Maybe because of the drape of the yarn it really didn't hold the tam shape long after blocking. I like the more relaxed look though, more vintage inspired then a straight up vintage look, which is more my style anyway.

I've been killing myself over patch pockets and fiddly finishes on a Negroni shirt for my boyfriend, so hopefully I'll stay motivated and have another post up here soon!









Monday, January 27, 2014

Nani Iro Pastille Dress

nani iro print Pastille



So this is my first completed project of 2014! I've committed to the Stash Diet: 2014 because my fabric buying has been outpacing my project making since I was about 15 and first started going fabric shopping. It's pretty bad. For one thing, I have quite a few pieces that are no longer really my style, so will need to be given up or used in a creative fashion. I think the best (or worst) is a fleece covered with large eyed fawns and berries... I think it might be too saccharine for even a one year old. Oh high school Laurel, wtf.




But not so this fabric. This was pretty much my favourite stash piece, and I wanted to make sure I made something with it while I was still in love.


Nani Iro print Deena bed
Also functions as a fancy Deena bed.



Fabric notes:

This is a Nani Iro double gauze cotton that I've been holding on to for the last two years. It's incredibly soft and the green is a lovely vibrant shade. I think the name of the print was Gentle Cooing, which is kind of amusing. When I want to buy a print I can't really afford I only buy 1 1/2 yards as I know that's the minimum I can squeeze a garment out of. There was pretty much no fabric left as scraps, but it worked!



nani iro print pastille back



Pattern notes:

This the Pastille dress from the Colette sewing handbook which I've owned for a couple years now, it's only my second pattern made from the book, so I guess it counts as stash... using?
I had to make quite a few pattern alterations to make it work but that seems standard from looking at other peoples versions.
I did:
 A small bust adjustment.
Removed 1" from upper back as you would a swayback.
 Lengthened darts - front waist 1", back waist 2", back neckline 1"
removed 1/2 fullness from front and back cap sleeves

I also used a dirndl skirt instead of the straight skirt, but that was due to the fact that I noticed I prefer wearing dirndl skirts more. I do really like the tucks on the original skirt though, so maybe I'll make this again some time.

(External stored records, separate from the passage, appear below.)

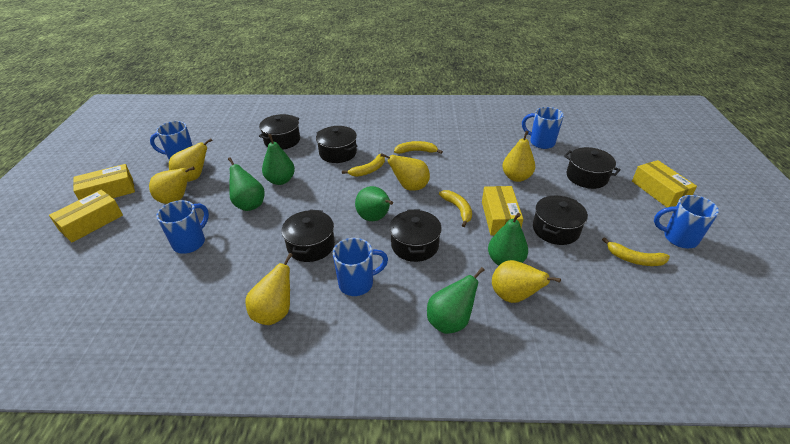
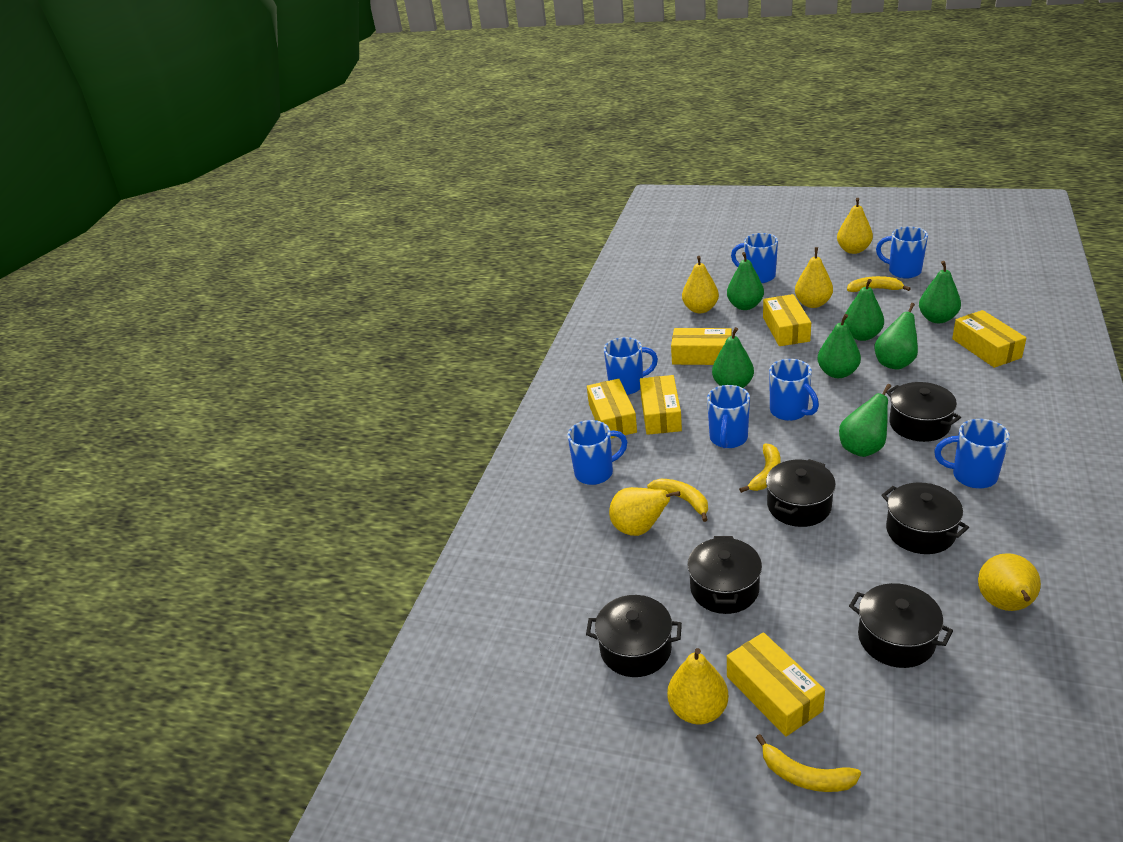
blue mug: 5 -> 7
green pear: 5 -> 7
yellow box: 4 -> 6

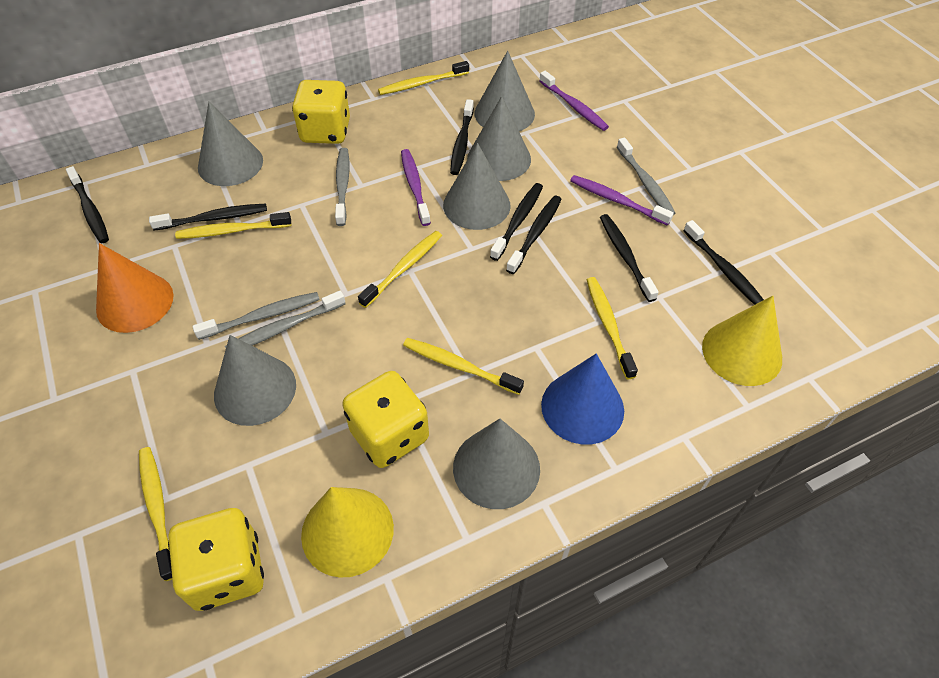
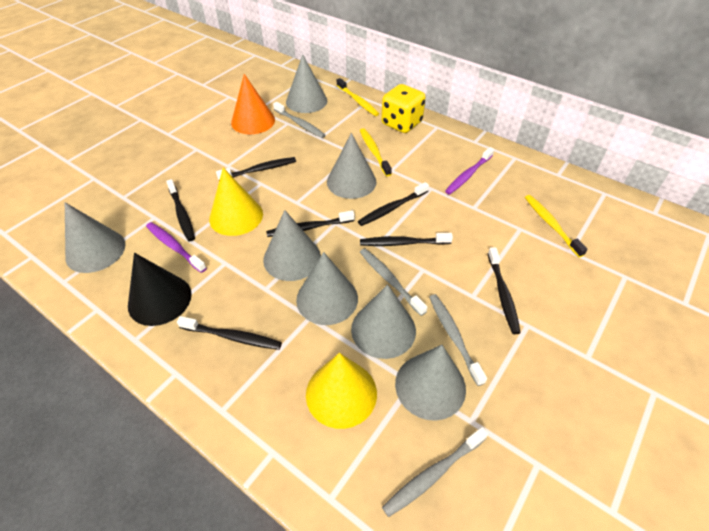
black cone: 0 -> 1
blue cone: 1 -> 0
grey cone: 6 -> 7
purple toothbrush: 3 -> 2
yellow dice: 3 -> 1
yellow toothbrush: 6 -> 3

I'm almost done my Victory beret, so for once I might actually finish a knit/sew-along by the deadline! If so I may have two posts in one week (!?).

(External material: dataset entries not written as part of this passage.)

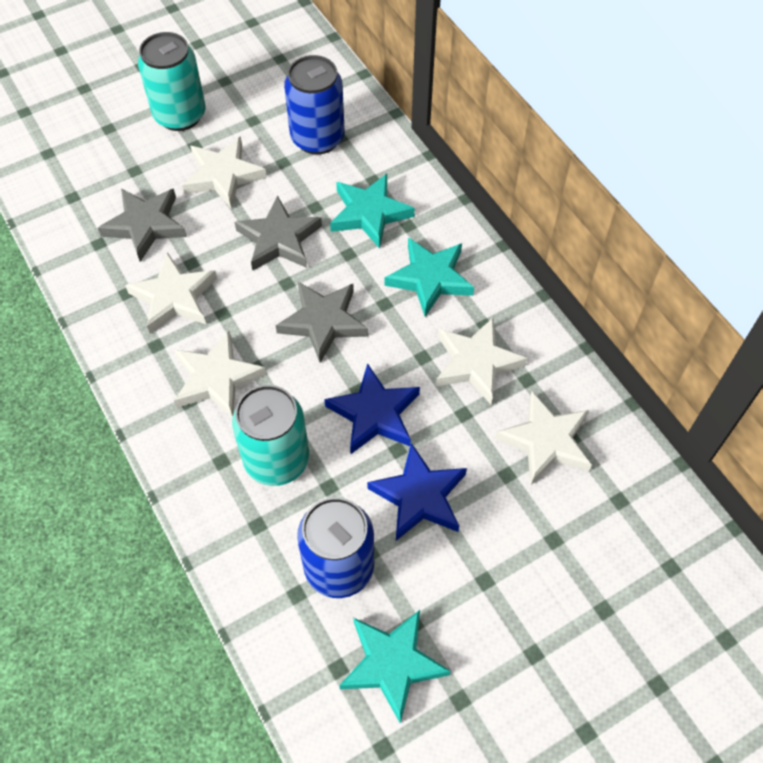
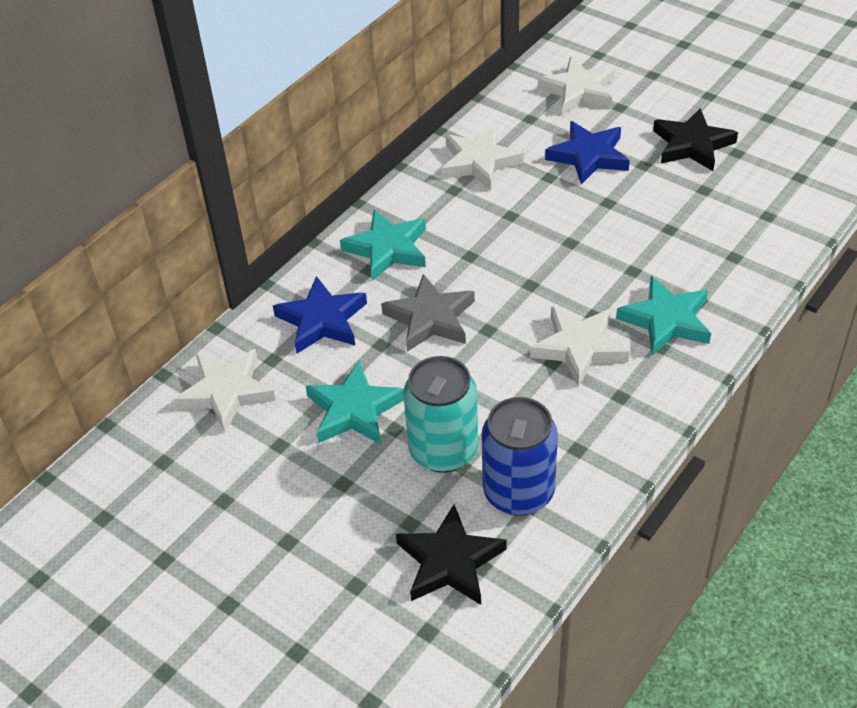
black star: 0 -> 2
blue can: 2 -> 1
grey star: 3 -> 1
turquoise can: 2 -> 1
white star: 5 -> 4

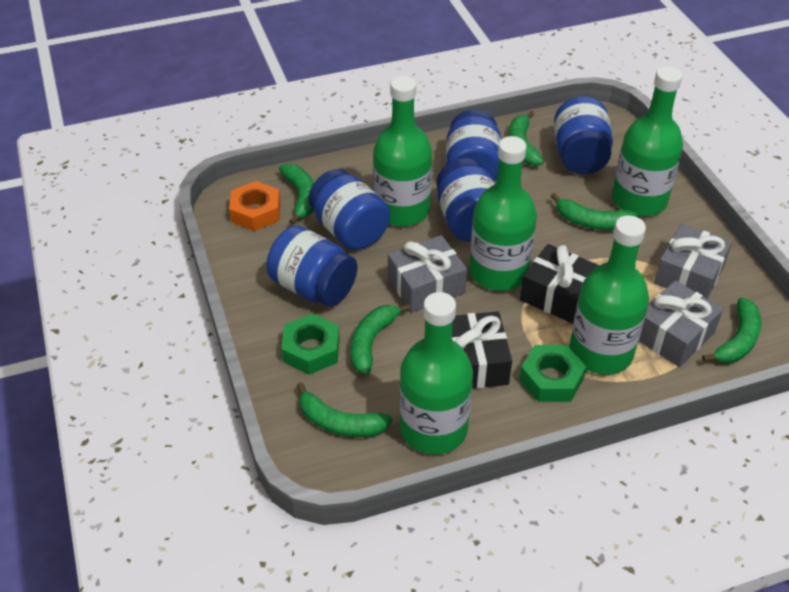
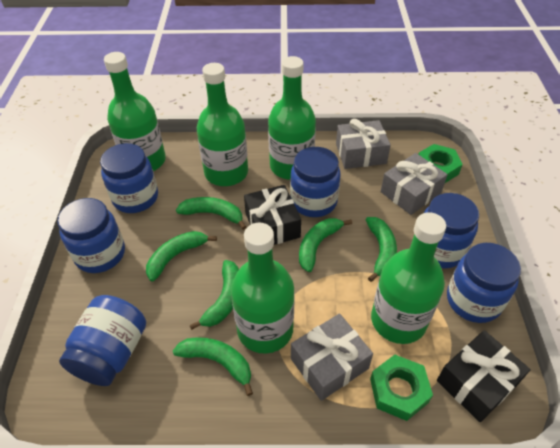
blue jar: 5 -> 6
orange nut: 1 -> 0

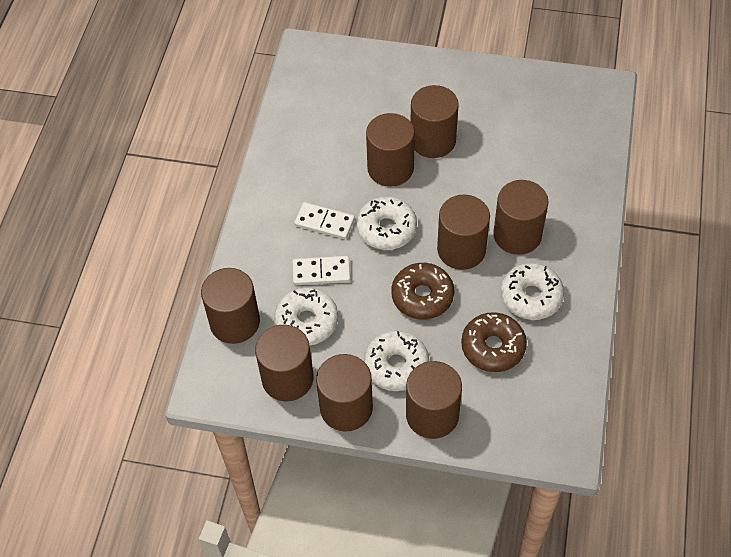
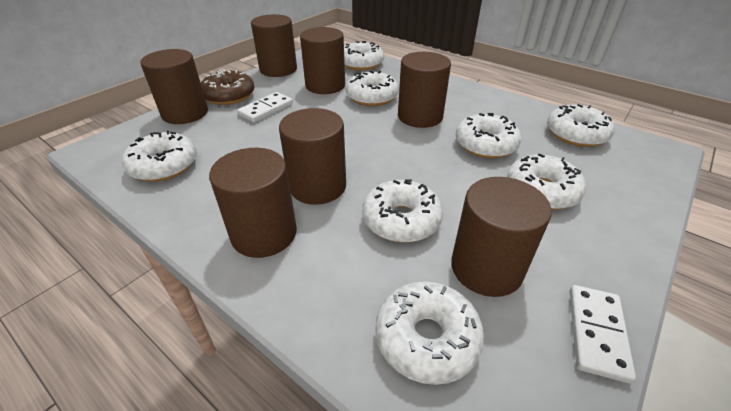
brown cylinder: 8 -> 7
brown donut: 2 -> 1
white donut: 4 -> 8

Thanks for checking out my project,

Laurel 

Thursday, January 2, 2014

The year ahead: crafting goals for 2014


1 Sew a tailored jacket. I've been signed up for Gertie's starlet suit jacket course on craftsy.com (unfortunately no longer for sale) for a few years now. It's time to actually complete this course! I really want to learn to be better at making jackets. I've made a few from Burda and the big 4, but none have ever really turned out that well (and hence ever made it onto the blog). There are a few stashed vintage jacket patterns and burdastyle magazine patterns that I would love to make up, and I'm hoping this course will give me the confidence to attempt more jacket sewing. First jacket is by Dear Creatures the second is Simplicity 8453 from the 1950s.

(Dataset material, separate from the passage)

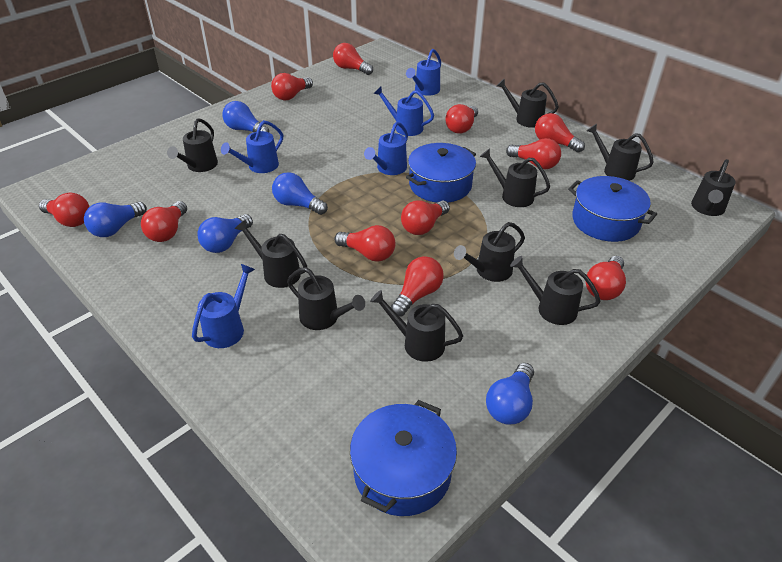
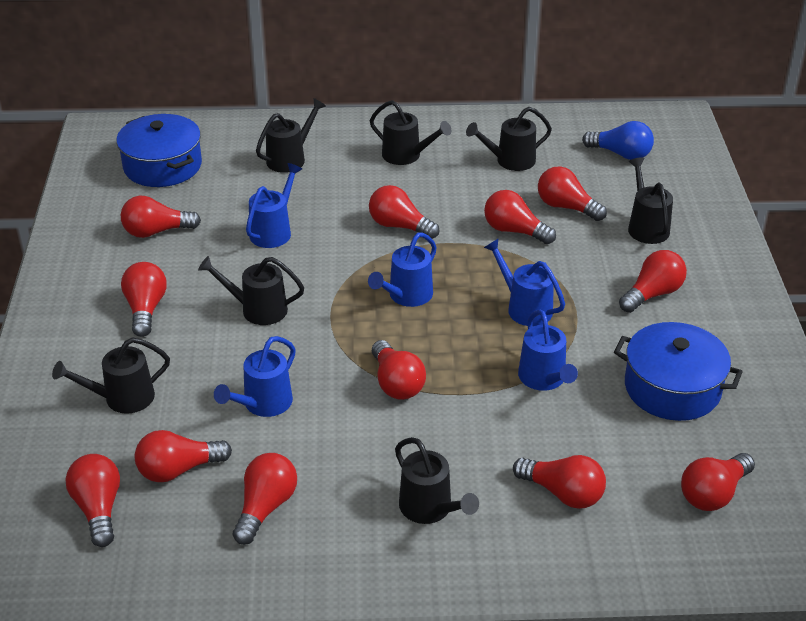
black watering can: 10 -> 7
blue light bulb: 5 -> 1
blue pot: 3 -> 2
red light bulb: 11 -> 12

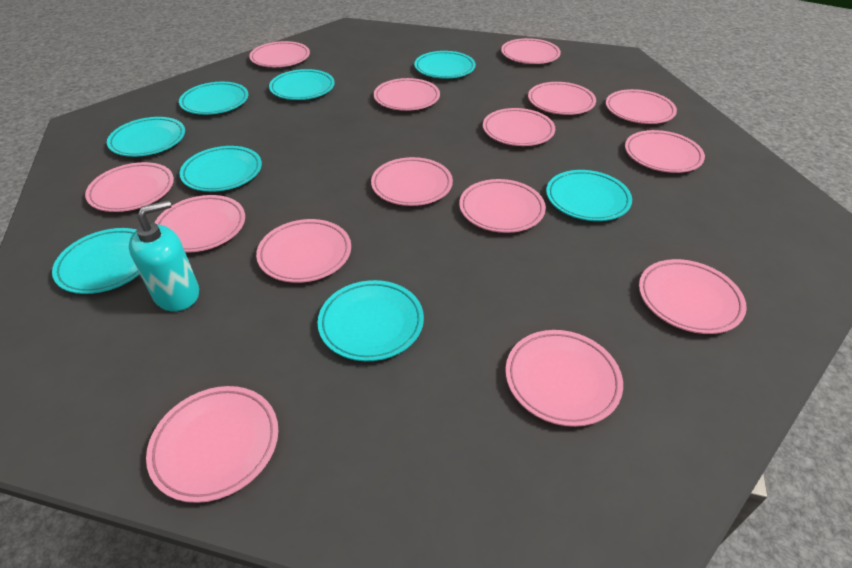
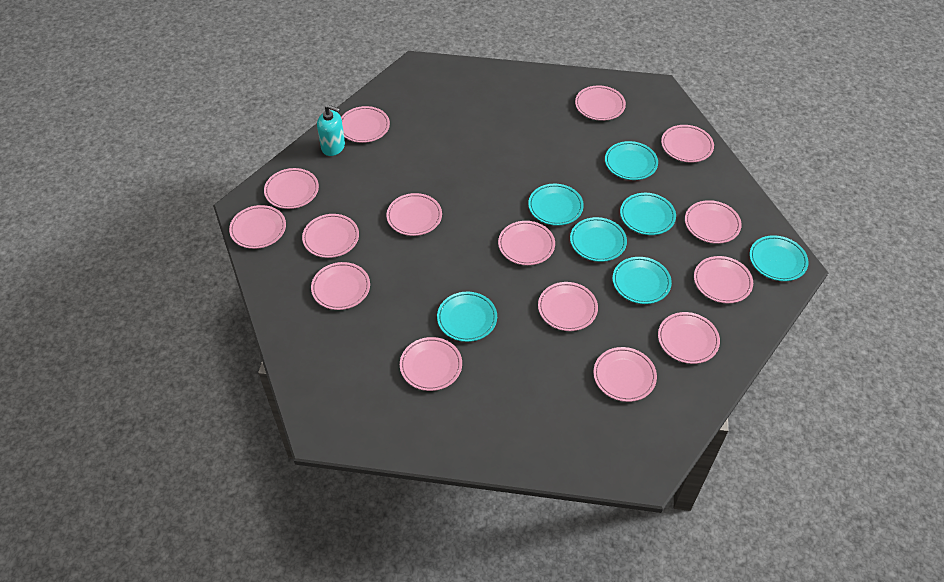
turquoise plate: 8 -> 7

2 Sew for other people. I've gotten pretty good at fitting patterns to my body, now it's time to branch out and learn how to fit on others. I have a first project already planned for this, a Negroni dress shirt for my boyfriend. I've had this pattern in my stash since some time in 2011? Too long. This project will be extra satisfying as my boyfriend has a hard to fit body type and a nearly impossible time finding shirts that fit right (medium in width extra large in length).


3 Sew more from my stash. I've got quite the horde going on, to the point where I feel a bit like Smaug in the Hobbit (excuse me while I nerd out a bit), surrounded by my treasure trove. It's messy. I have fabrics that have been in my stash for over a decade (!). I live in a one bedroom apartment with my boyfriend. That shelf in the picture is in our living room (and is only a fraction of my collection). I think I'm going to follow along with the stash diet: 2014. All fabrics currently in my collection as of the beginning of January count as "stash". I will be allowed to buy notions / linings etc. as needed, and new fabric for every 3rd project if I want to. If I special order fabric online, I can buy an accompanying piece of fabric. If I go on vacation to somewhere with a nice fabric shop I can buy a few pieces of fabric (although not a huge problem, when I went to New York this past summer I didn't even make it to Mood. I love fabric but I love the Met more [I love the Met a lot]).

4 Do more remakes, and finish UFOs. Related to the goal above. One large part of my sewing mess or more charitably 'stash' is things that I want to refashion or have not finished. Hopefully this is the year I can finally get around to it.



5 And finally, learn to knit from vintage patterns. 2013 was the year I finally learned Fair Isle (from this amazing course even though my vest turned out too short and needs to have the ribbing lengthened).This year I want to learn to knit from vintage patterns. I have my eye on this cardigan, and a copy of Vintage Design Workshop, which so far looks awesome and has the level of hand-holding I feel I need for this undertaking.

If I somehow manage to complete all these goals I will consider 2014 a year well spent. Here's hoping.

Wednesday, December 18, 2013

Merry Hallo'mas! a Glow in the Dark Skeleton Dress

skeleton sultry sheath gerties book for better sewing


This was meant to be my Hallowe'en dress, and I had it all finished in time for Halloween except that I needed to buy and put in the zipper but then I ended up getting sick on Halloween. So since then its been hanging in my closet neglected. However I think now I've talked myself into believing that I can wear this dress just as everyday casual wear. I was pretty fond of goth looks in high school anyway.

Pattern notes:
This is the bodice from the Sultry Sheath from Gertie's Book for Better Sewing again. Pretty much I was in a hurry so I used something where I'd already corrected the fit. The skirt is a simple dirndl. I like the combination of the very feminine neckline with the macabre print.

skeleton sultry sheath gerties book for better sewing close up


Fabric notes:
This is a quilting fabric from timeless treasures which I bought online from ebay. It's an anatomical skeleton print, and oh yeah it glows in the dark! I recommend this bodice pattern with a dirndl skirt as a good one for using quilting cottons you want to wear, it came together really easily.

skeleton sultry sheath gerties book for better sewing print


Sewing notes:
As I said above, this pattern came together really easily with the quilting cotton compared to when I made it with double gauze - definitely beginner friendly and a good match for hard to resist quilting cotton prints.

skeleton sultry sheath gerties book for better sewing scallop finish


I used the scallop edge to finish my facing, but having yet to wash it you can still see fray check here - more of a precaution then anything it won't be visible to the eye after the first washing.

skeleton sultry sheath gerties book for better sewing hem finish


When I tried on my dress to hem it I realized I was really happy with the length it already was. In the spirit of stash busting and cheapness I used some cheap poly ribbon to finish the hem. It actually adds some extra body to the hem, which I like in a '50s inspired dress like this. The poor women's horsehair braid?

Looking forward to Christmas week, starting with a date at Casa Loma which should be all decked out for the holidays this weekend. I think I might wear this dress!